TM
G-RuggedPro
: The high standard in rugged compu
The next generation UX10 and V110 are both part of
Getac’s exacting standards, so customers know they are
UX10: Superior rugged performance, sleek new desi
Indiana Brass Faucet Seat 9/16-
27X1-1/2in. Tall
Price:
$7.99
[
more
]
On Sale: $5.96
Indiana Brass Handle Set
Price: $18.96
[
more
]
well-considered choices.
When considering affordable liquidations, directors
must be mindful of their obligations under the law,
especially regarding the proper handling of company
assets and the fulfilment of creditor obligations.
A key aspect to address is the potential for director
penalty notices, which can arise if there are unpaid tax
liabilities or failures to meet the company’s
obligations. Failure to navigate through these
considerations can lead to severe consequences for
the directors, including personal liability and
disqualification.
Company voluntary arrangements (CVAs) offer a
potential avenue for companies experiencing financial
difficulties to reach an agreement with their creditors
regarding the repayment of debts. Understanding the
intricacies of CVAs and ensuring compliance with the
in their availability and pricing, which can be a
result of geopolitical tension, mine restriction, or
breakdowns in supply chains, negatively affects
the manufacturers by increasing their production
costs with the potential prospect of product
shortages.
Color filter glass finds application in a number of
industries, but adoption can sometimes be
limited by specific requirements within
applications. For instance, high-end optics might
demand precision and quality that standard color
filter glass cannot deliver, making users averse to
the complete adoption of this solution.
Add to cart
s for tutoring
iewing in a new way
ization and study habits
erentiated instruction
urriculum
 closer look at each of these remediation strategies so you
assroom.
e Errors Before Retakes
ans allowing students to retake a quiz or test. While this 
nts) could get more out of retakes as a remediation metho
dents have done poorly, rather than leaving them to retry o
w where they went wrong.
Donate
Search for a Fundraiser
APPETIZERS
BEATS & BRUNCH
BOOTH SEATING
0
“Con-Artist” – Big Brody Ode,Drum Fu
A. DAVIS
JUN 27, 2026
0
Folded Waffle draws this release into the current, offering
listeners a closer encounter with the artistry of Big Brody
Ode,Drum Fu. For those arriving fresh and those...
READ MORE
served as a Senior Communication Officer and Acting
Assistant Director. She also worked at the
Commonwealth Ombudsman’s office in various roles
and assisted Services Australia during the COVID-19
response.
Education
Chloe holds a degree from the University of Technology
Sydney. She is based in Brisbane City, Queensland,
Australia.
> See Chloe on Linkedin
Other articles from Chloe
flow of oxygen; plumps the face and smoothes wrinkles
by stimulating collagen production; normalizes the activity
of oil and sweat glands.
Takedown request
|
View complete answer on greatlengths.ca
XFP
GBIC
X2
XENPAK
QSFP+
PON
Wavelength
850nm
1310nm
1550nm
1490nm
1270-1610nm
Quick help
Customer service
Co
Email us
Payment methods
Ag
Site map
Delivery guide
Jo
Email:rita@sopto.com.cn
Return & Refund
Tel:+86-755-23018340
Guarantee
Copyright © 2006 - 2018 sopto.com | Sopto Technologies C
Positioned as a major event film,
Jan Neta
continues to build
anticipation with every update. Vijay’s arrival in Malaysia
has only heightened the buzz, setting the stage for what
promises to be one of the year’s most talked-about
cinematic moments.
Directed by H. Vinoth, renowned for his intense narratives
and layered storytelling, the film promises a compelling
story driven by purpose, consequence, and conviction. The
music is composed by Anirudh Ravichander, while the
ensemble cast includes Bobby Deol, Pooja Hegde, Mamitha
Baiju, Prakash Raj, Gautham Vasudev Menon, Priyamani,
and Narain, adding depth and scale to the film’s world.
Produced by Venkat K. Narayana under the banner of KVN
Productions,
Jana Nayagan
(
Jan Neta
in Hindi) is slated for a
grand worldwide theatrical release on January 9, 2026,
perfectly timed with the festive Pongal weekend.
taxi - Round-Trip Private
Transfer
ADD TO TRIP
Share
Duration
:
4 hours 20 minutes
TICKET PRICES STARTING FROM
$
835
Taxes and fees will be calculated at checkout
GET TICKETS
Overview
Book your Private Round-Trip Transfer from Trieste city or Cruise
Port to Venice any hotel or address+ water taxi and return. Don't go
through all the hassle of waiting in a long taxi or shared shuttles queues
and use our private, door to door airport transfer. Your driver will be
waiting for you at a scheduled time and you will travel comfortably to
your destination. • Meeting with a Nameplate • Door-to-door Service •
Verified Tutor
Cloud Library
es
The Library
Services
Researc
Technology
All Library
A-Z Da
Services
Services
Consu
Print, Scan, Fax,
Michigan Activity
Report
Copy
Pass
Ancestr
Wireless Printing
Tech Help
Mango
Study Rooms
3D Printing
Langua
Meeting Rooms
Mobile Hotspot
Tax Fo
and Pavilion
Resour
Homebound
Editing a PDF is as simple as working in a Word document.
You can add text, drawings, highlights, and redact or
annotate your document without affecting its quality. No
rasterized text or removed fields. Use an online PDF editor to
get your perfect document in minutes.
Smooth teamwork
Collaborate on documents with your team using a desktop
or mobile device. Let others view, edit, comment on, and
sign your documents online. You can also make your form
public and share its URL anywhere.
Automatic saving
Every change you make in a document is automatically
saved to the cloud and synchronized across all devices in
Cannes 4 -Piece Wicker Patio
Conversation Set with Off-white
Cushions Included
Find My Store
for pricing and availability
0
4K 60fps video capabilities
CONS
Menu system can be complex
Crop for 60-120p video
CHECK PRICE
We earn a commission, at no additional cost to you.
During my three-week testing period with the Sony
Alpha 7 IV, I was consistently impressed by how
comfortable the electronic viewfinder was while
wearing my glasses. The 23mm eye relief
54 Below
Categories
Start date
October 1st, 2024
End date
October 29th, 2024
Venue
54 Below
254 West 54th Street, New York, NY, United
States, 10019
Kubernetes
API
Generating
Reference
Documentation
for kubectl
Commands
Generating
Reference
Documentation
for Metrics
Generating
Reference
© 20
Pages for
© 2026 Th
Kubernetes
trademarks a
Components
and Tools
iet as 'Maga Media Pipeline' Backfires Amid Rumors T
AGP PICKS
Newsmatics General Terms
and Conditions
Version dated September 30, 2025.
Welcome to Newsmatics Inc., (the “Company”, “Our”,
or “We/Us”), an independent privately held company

--- 任务要求 ---
请把上面所有记录中的文字逐行原样抄写下来，一行也不要改动。

--- 任务回答 ---
TM
G-RuggedPro
: The high standard in rugged compu
The next generation UX10 and V110 are both part of
Getac’s exacting standards, so customers know they are
UX10: Superior rugged performance, sleek new desi
Indiana Brass Faucet Seat 9/16-
27X1-1/2in. Tall
Price:
$7.99
[
more
]
On Sale: $5.96
Indiana Brass Handle Set
Price: $18.96
[
more
]
well-considered choices.
When considering affordable liquidations, directors
must be mindful of their obligations under the law,
especially regarding the proper handling of company
assets and the fulfilment of creditor obligations.
A key aspect to address is the potential for director
penalty notices, which can arise if there are unpaid tax
liabilities or failures to meet the company’s
obligations. Failure to navigate through these
considerations can lead to severe consequences for
the directors, including personal liability and
disqualification.
Company voluntary arrangements (CVAs) offer a
potential avenue for companies experiencing financial
difficulties to reach an agreement with their creditors
regarding the repayment of debts. Understanding the
intricacies of CVAs and ensuring compliance with the
in their availability and pricing, which can be a
result of geopolitical tension, mine restriction, or
breakdowns in supply chains, negatively affects
the manufacturers by increasing their production
costs with the potential prospect of product
shortages.
Color filter glass finds application in a number of
industries, but adoption can sometimes be
limited by specific requirements within
applications. For instance, high-end optics might
demand precision and quality that standard color
filter glass cannot deliver, making users averse to
the complete adoption of this solution.
Add to cart
s for tutoring
iewing in a new way
ization and study habits
erentiated instruction
urriculum
 closer look at each of these remediation strategies so you
assroom.
e Errors Before Retakes
ans allowing students to retake a quiz or test. While this 
nts) could get more out of retakes as a remediation metho
dents have done poorly, rather than leaving them to retry o
w where they went wrong.
Donate
Search for a Fundraiser
APPETIZERS
BEATS & BRUNCH
BOOTH SEATING
0
“Con-Artist” – Big Brody Ode,Drum Fu
A. DAVIS
JUN 27, 2026
0
Folded Waffle draws this release into the current, offering
listeners a closer encounter with the artistry of Big Brody
Ode,Drum Fu. For those arriving fresh and those...
READ MORE
served as a Senior Communication Officer and Acting
Assistant Director. She also worked at the
Commonwealth Ombudsman’s office in various roles
and assisted Services Australia during the COVID-19
response.
Education
Chloe holds a degree from the University of Technology
Sydney. She is based in Brisbane City, Queensland,
Australia.
> See Chloe on Linkedin
Other articles from Chloe
flow of oxygen; plumps the face and smoothes wrinkles
by stimulating collagen production; normalizes the activity
of oil and sweat glands.
Takedown request
|
View complete answer on greatlengths.ca
XFP
GBIC
X2
XENPAK
QSFP+
PON
Wavelength
850nm
1310nm
1550nm
1490nm
1270-1610nm
Quick help
Customer service
Co
Email us
Payment methods
Ag
Site map
Delivery guide
Jo
Email:rita@sopto.com.cn
Return & Refund
Tel:+86-755-23018340
Guarantee
Copyright © 2006 - 2018 sopto.com | Sopto Technologies C
Positioned as a major event film,
Jan Neta
continues to build
anticipation with every update. Vijay’s arrival in Malaysia
has only heightened the buzz, setting the stage for what
promises to be one of the year’s most talked-about
cinematic moments.
Directed by H. Vinoth, renowned for his intense narratives
and layered storytelling, the film promises a compelling
story driven by purpose, consequence, and conviction. The
music is composed by Anirudh Ravichander, while the
ensemble cast includes Bobby Deol, Pooja Hegde, Mamitha
Baiju, Prakash Raj, Gautham Vasudev Menon, Priyamani,
and Narain, adding depth and scale to the film’s world.
Produced by Venkat K. Narayana under the banner of KVN
Productions,
Jana Nayagan
(
Jan Neta
in Hindi) is slated for a
grand worldwide theatrical release on January 9, 2026,
perfectly timed with the festive Pongal weekend.
taxi - Round-Trip Private
Transfer
ADD TO TRIP
Share
Duration
:
4 hours 20 minutes
TICKET PRICES STARTING FROM
$
835
Taxes and fees will be calculated at checkout
GET TICKETS
Overview
Book your Private Round-Trip Transfer from Trieste city or Cruise
Port to Venice any hotel or address+ water taxi and return. Don't go
through all the hassle of waiting in a long taxi or shared shuttles queues
and use our private, door to door airport transfer. Your driver will be
waiting for you at a scheduled time and you will travel comfortably to
your destination. • Meeting with a Nameplate • Door-to-door Service •
Verified Tutor
Cloud Library
es
The Library
Services
Researc
Technology
All Library
A-Z Da
Services
Services
Consu
Print, Scan, Fax,
Michigan Activity
Report
Copy
Pass
Ancestr
Wireless Printing
Tech Help
Mango
Study Rooms
3D Printing
Langua
Meeting Rooms
Mobile Hotspot
Tax Fo
and Pavilion
Resour
Homebound
Editing a PDF is as simple as working in a Word document.
You can add text, drawings, highlights, and redact or
annotate your document without affecting its quality. No
rasterized text or removed fields. Use an online PDF editor to
get your perfect document in minutes.
Smooth teamwork
Collaborate on documents with your team using a desktop
or mobile device. Let others view, edit, comment on, and
sign your documents online. You can also make your form
public and share its URL anywhere.
Automatic saving
Every change you make in a document is automatically
saved to the cloud and synchronized across all devices in
Cannes 4 -Piece Wicker Patio
Conversation Set with Off-white
Cushions Included
Find My Store
for pricing and availability
0
4K 60fps video capabilities
CONS
Menu system can be complex
Crop for 60-120p video
CHECK PRICE
We earn a commission, at no additional cost to you.
During my three-week testing period with the Sony
Alpha 7 IV, I was consistently impressed by how
comfortable the electronic viewfinder was while
wearing my glasses. The 23mm eye relief
54 Below
Categories
Start date
October 1st, 2024
End date
October 29th, 2024
Venue
54 Below
254 West 54th Street, New York, NY, United
States, 10019
Kubernetes
API
Generating
Reference
Documentation
for kubectl
Commands
Generating
Reference
Documentation
for Metrics
Generating
Reference
© 20
Pages for
© 2026 Th
Kubernetes
trademarks a
Components
and Tools
iet as 'Maga Media Pipeline' Backfires Amid Rumors T
AGP PICKS
Newsmatics General Terms
and Conditions
Version dated September 30, 2025.
Welcome to Newsmatics Inc., (the “Company”, “Our”,
or “We/Us”), an independent privately held company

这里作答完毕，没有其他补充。